Your assignment —
Output the listing exactly as written, apart from its pictures.

--*--

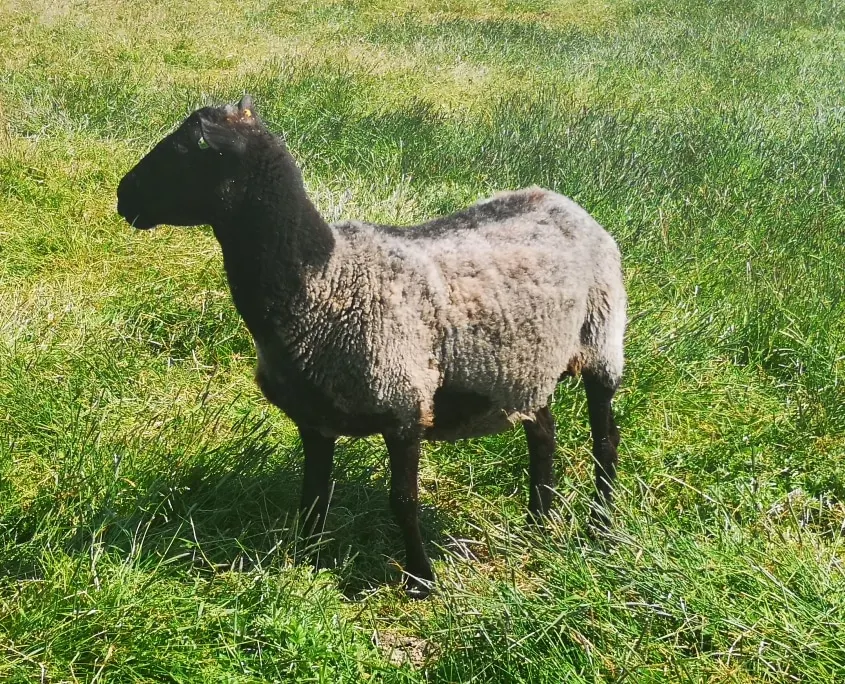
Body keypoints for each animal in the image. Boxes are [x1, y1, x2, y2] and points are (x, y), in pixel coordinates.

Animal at [116, 95, 627, 599]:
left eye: (184, 152)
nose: (123, 197)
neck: (326, 279)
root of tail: (562, 200)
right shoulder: (314, 419)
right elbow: (313, 496)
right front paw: (305, 565)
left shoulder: (404, 406)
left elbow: (402, 500)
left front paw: (422, 580)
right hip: (524, 369)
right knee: (543, 435)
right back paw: (538, 520)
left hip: (602, 338)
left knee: (605, 440)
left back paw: (601, 526)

--*--

Result of the exercise —
Body keypoints for each animal in the image. Boxes are [x1, y1, x2, y2] and points are (x, y), in pixel coordinates.

Animal at [116, 95, 627, 599]:
left eye: (184, 152)
nose: (123, 197)
neck: (326, 279)
root of tail: (562, 200)
right shoulder: (314, 419)
right elbow: (313, 496)
right front paw: (305, 565)
left shoulder: (404, 406)
left elbow: (402, 500)
left front paw: (422, 580)
right hip: (524, 369)
right knee: (543, 435)
right back paw: (538, 520)
left hip: (602, 338)
left knee: (605, 440)
left back paw: (601, 526)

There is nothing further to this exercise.